1. An image embedding processing method, characterized in that the method comprises: the method comprises the steps of obtaining a first medical image to be processed, and determining a first image processing model corresponding to the first medical image, wherein the first image processing model at least comprises a feature extraction module, a feature fusion module and an embedding processing module, the feature extraction module is used for extracting features of the first medical image under multiple scales, the feature fusion module is used for obtaining a fusion feature map obtained after fusion of global features and local features of the first medical image, and the embedding processing module is used for obtaining an embedding vector for mapping the fusion feature map into preset dimensions; And inputting the first medical image into the first image processing model, and outputting a first embedded vector corresponding to the first medical image.
2. The method of claim 1, wherein the inputting the first medical image into the first image processing model and outputting a first embedded vector corresponding to the first medical image comprises: Inputting the first medical image to the feature extraction module to extract image features of the first medical image under different scales so as to obtain a first feature map; inputting the first feature map to the feature fusion module to fuse global features and local features of the first medical image to obtain a fused feature map; and inputting the fusion feature map to the embedding processing module to perform feature compression and standardization processing on the fusion feature map to obtain the first embedding vector corresponding to the first medical image.
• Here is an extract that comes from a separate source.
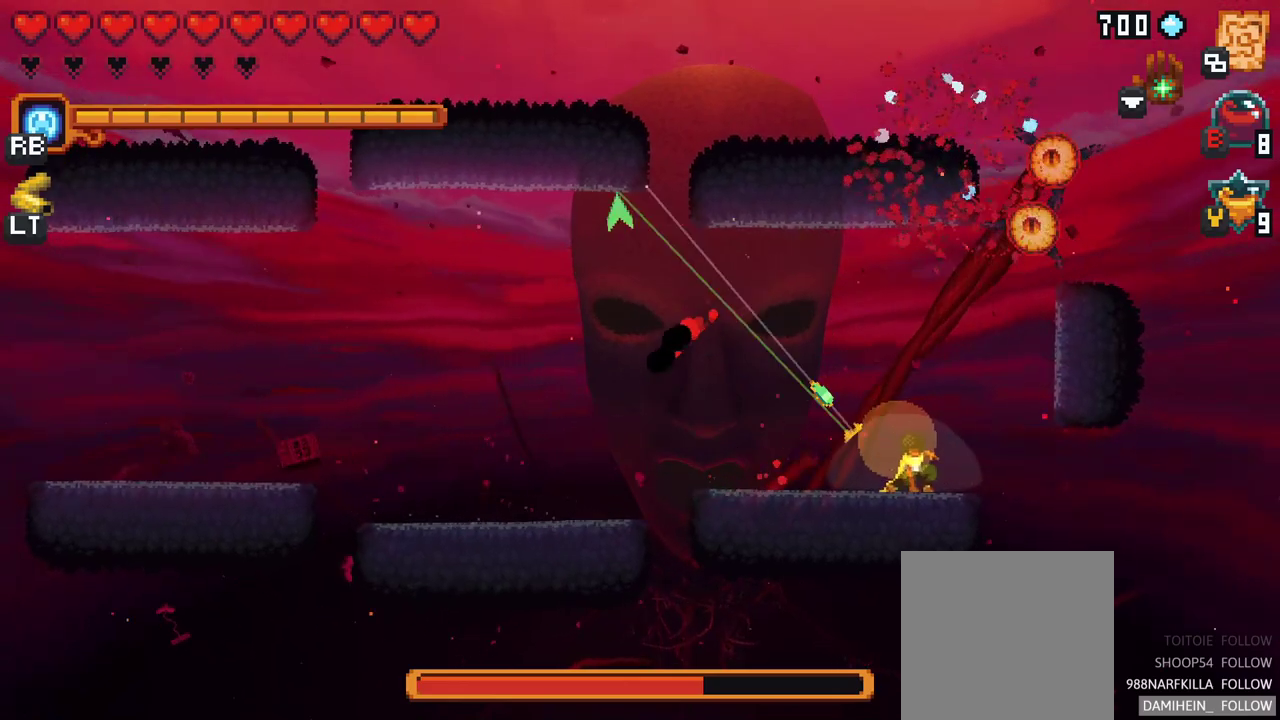
{"buttons": [], "left_stick": "down", "events": [[133, "A", "down"], [267, "A", "up"], [450, "left_stick", "down"]]}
3. The method of claim 2, wherein the feature extraction module comprises a depth separable convolution unit, a convolution processing unit and a splicing unit, wherein the depth separable convolution unit comprises at least one depth separable convolution layer, the convolution processing unit comprises at least two parallel convolution branches, at least two of the convolution branches comprise a standard convolution layer and a cavity convolution layer, and convolution kernels corresponding to the standard convolution layers in at least two of the convolution branches are different in size; the inputting the first medical image to the feature extraction module to perform image feature extraction on the first medical image under different scales to obtain a first feature map includes: Inputting the first medical image to the depth separable convolution unit to respectively convolve the spatial features and the channel features of the first medical image to obtain a second feature map; the second feature map is respectively input into each convolution branch of the convolution processing unit, and a third feature map output by each convolution branch is obtained; and inputting the plurality of third feature images into the splicing unit to perform feature splicing processing to obtain the first feature images.
4. The method of claim 2, wherein the feature fusion module includes at least a channel attention unit, a spatial attention unit, and a fusion unit, and wherein inputting the first feature map to the feature fusion module to fuse global features and local features of the first medical image to obtain a fused feature map includes: inputting the first feature map to the channel attention unit so as to adaptively learn the attention weights of a plurality of channels of the first feature map and output a global feature map; Inputting the global feature map to the spatial attention unit so as to adaptively learn attention weights of a plurality of spatial positions of the global feature map and output a local feature map; and inputting the global feature map and the local feature map to the fusion unit, and outputting the fusion feature map.
5. The method of claim 2, wherein the embedded processing module comprises at least a first compression unit, a second compression unit, and a projection unit, wherein the first compression unit comprises at least one convolutional layer; The step of inputting the fusion feature map to the embedding processing module to perform feature compression and standardization processing on the fusion feature map to obtain the first embedding vector corresponding to the first medical image, including: inputting the fusion feature map to the first compression unit for performing a first convolution operation to compress channel information of the fusion feature map to obtain a fourth feature map; Inputting the fourth characteristic diagram to the second compression unit for self-adaptive average pooling operation so as to compress the space size of the fourth characteristic diagram to obtain a fifth characteristic diagram; And inputting the fifth characteristic diagram to the projection unit for flattening and normalizing to obtain the first embedded vector with the preset dimension.
6. The method of claim 1, wherein the first image processing model is trained by: Acquiring a plurality of second medical images, wherein the second medical images are correspondingly marked with pathology result labels, and the pathology result labels are used for indicating pathology types of the second medical images; For a single second medical image, extracting features of the second medical image through a first machine learning model to obtain a second embedded vector corresponding to the second medical image; determining an embedding vector discrimination loss of the first machine learning model based on the second embedding vectors and the pathological result labels corresponding to the plurality of second medical images; And adjusting parameters of the first machine learning model based on the embedded vector discrimination losses corresponding to the plurality of second medical images so as to obtain the first image processing model.
7. The method of claim 6, wherein the determining an embedding vector discrimination loss of the first machine learning model based on the second embedding vectors and the pathology result labels for the plurality of the second medical images comprises: determining a positive sample pair and a difficult sample pair from the plurality of second medical images based on the second embedded vectors and the pathological result labels corresponding to the plurality of second medical images, wherein the similarity of the second embedded vectors between the two second medical images belonging to the difficult sample pair is greater than a preset similarity threshold, and the pathological result labels corresponding to the two second medical images are different; Determining a first loss according to the similarity distance between the second embedded vectors corresponding to the two second medical images in the positive sample pair; determining a second loss according to the similarity distance between the second embedded vectors corresponding to the two second medical images in the difficult sample pair; And carrying out weighted summation on the first loss and the second loss, and determining the embedding vector discrimination loss.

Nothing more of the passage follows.